Apabila batas waktu 4 bulan telah berlaku dan suami tidak kembali kepada istrinya maka terjadilah perceraian antara suami istri tersebut. Proses perceraian tersebut dapat melalui talak atau istrinya mengadukan permasalahannya kepada hakim di pengadilan dan hakim menetapkan perceraian itu.[6]
Abdurrahman Al-Jaziri mengatakan bahwa rukun ila’ ada 6, yaitu:
1.    Mafluh bihi, yaitu bersumpah dengan Allah.
2.    Mafluh alaih, yaitu bersumpah tidak akan menyentuh istri.
3.    Sighat, yaitu seseorang yang bersumpah dengan sighat (ucapan).
والفاظ الإيلاء تكون صريحة وكناية ، فالصريح نحو : لا اقربك ، لا اجامعك ، ونحو ذالك ، والكناية : لاامساك ، لا اغساك .

Umpamanya :
وَالله ِلَااَطِءُزَوْجَتِيْ
               Artinya : “Demi Allah saya tidak akan mengumpuli istri saya.”
Ucapan ila’ itu terbagi menjadi dua macam : sharih (tegas) dan kinayah (metonimia). Ucapan yang sharih adalah ucapan yang menunjukkan kepada tujuan tanpa ada kemungkinan kepada sesuatu yang lain. Contohnya: “Demi Allah, aku tidak akan berhubungan badan denganmu”. Ucapan kinayah adalah ucapan yang mengandung makna lain. Seperti : “Aku tidak akan menyelimutimu”, “Aku tidak akan masuk kepadamu”, dan “Aku tidak akan menyatukan kepalamu dengan kepalaku”. Contoh-contoh ucapan seperti ini tidak dapat menjadi ila’, kecuali dengan adanya niat. Seandainya suami mengaku, bahwa dirinya menghendaki makna selain bersetubuh maka ucapannya itu dibenarkan dalam pengadilan.[7]
4.    Muddah (masa), yaitu masa ila’ adalah 4 bulan atau lebih.
5.    Suami.
6.    Istri.
Kafarah Ila’ :
Dalam Q.S. Al-Maidah : 89 dijelaskan bahwa kafarah Ila’ yaitu
ŸArtinya : “Allah tidak menghukum kamu disebabkan sumpah-sumpahmu yang tidak dimaksud (untuk bersumpah), tetapi dia menghukum kamu disebabkan sumpah-sumpah yang kamu sengaja, Maka kaffarat (melanggar) sumpah itu, ialah memberi makan sepuluh orang miskin, yaitu dari makanan yang biasa kamu berikan kepada keluargamu, atau memberi Pakaian kepada mereka atau memerdekakan seorang budak. barang siapa tidak sanggup melakukan yang demikian, Maka kaffaratnya puasa selama tiga hari. yang demikian itu adalah kaffarat sumpah-sumpahmu bila kamu bersumpah (dan kamu langgar). dan jagalah sumpahmu. Demikianlah Allah menerangkan kepadamu hukum-hukum-Nya agar kamu bersyukur (kepada-Nya).

- - -

Soal Latihan 1: Kembalikan seluruh catatan pergerakan bentuk di bawah ini baris demi baris tanpa perubahan apa pun, tetapi hilangkan semua baris gambar dari jawaban.

Data yang Diberikan:
- - -

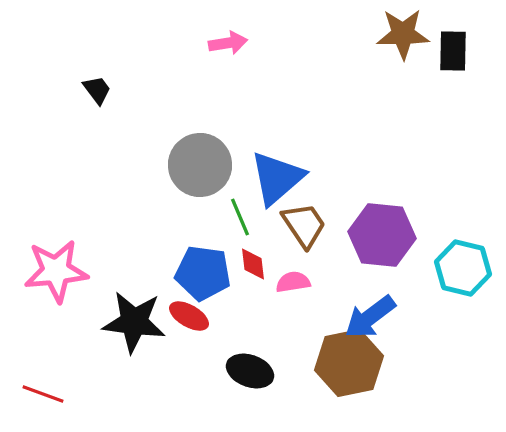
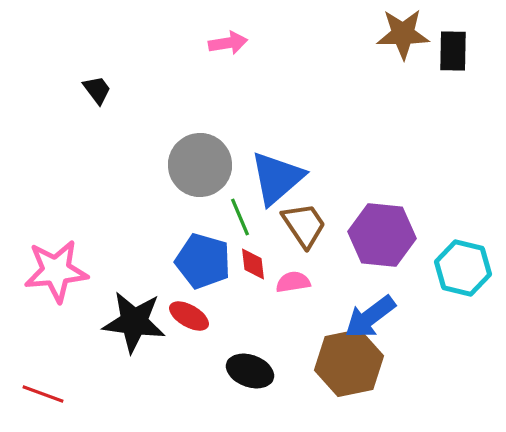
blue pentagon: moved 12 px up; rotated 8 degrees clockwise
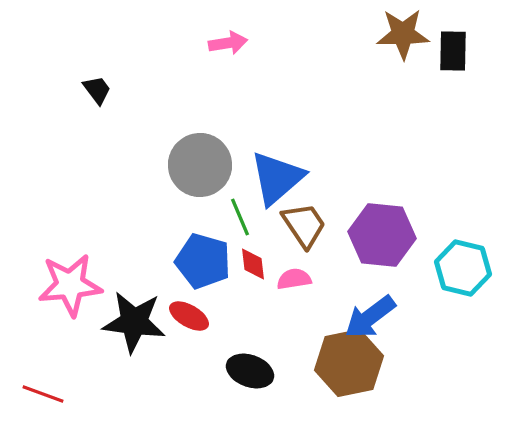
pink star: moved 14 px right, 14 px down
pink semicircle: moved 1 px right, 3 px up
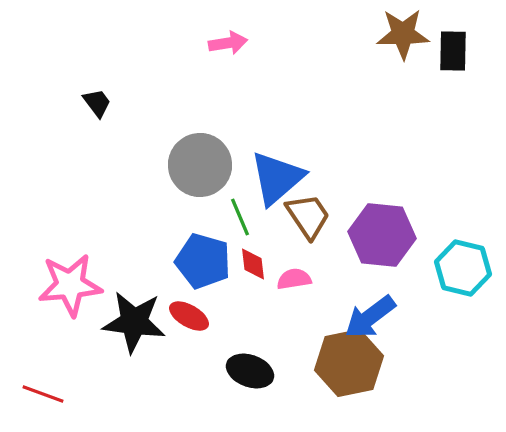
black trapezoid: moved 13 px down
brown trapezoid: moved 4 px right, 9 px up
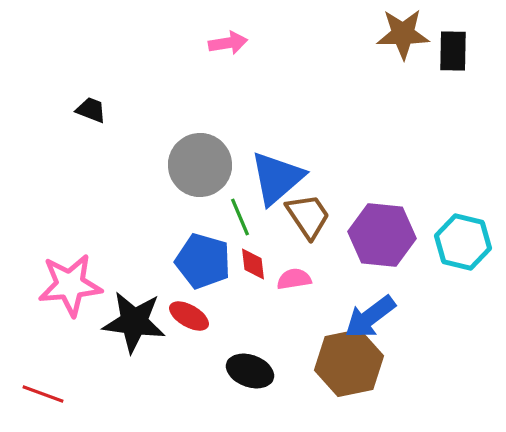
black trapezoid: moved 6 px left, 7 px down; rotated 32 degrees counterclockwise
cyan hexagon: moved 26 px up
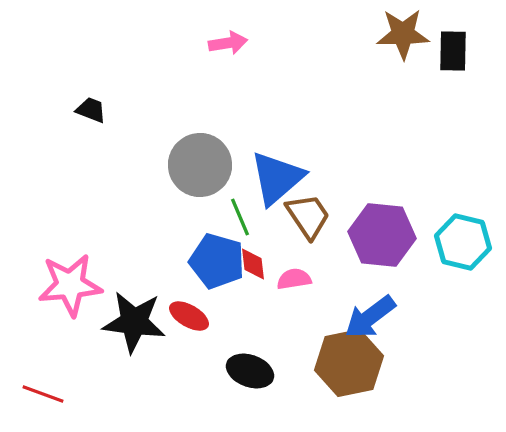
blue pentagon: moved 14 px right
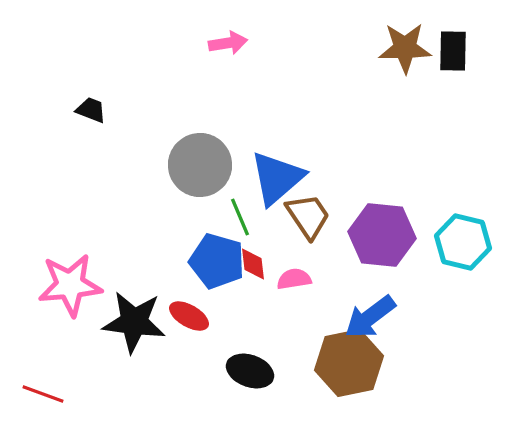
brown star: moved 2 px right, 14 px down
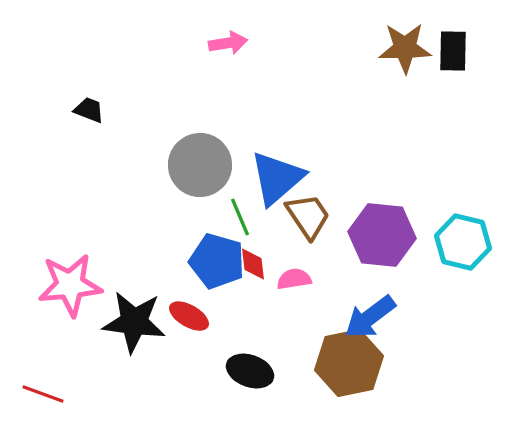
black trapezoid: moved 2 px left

- - -

Soal Latihan 2: Lanjutkan teks tentang ila’ dan kafarahnya di atas, dimulai setelah kalimat terakhir yang ditampilkan.

Jawaban Latihan 1:
blue pentagon: moved 12 px up; rotated 8 degrees clockwise
pink star: moved 14 px right, 14 px down
pink semicircle: moved 1 px right, 3 px up
black trapezoid: moved 13 px down
brown trapezoid: moved 4 px right, 9 px up
black trapezoid: moved 6 px left, 7 px down; rotated 32 degrees counterclockwise
cyan hexagon: moved 26 px up
blue pentagon: moved 14 px right
brown star: moved 2 px right, 14 px down
black trapezoid: moved 2 px left

Jawaban Latihan 2:
Dari ayat di atas, kita bisa mengambil kesimpulan bahwa kaffarah yang harus dibayar untuk menebus ila’ adalah:
1.      Memberikan makan kepada sepuluh orang miskin, atau
2.      Memberikan pakaian kepada sepuluh orang miskin, atau
3.      Memerdekakan seorang budak, kemudian
4.      Kemudian, apabila tidak mampu melaksanakan salah satu dari ketiga alternatif di atas, kaffarahnya adalah berpuasa selama tiga hari.
3.      Zhihar
Zhihar dalam bahasa arab adalah mashdar dari kata zhahara yang berasal dari akar kata azh-zhahr, yaitu ucapan suami kepada istrinya,“kamu bagiku seperti punggung ibuku.” Sementara dalam terminologi fuqaha, zhihar adalah perilaku suami yang menyerupakan istrinya dengan perempuan yang diharamkan baginya secara permanen (selamanya), atau dengan salah satu anggota tubuh perempuan itu, yang tidak boleh diperlihatkan olehnya, seperti punggung, perut dan paha.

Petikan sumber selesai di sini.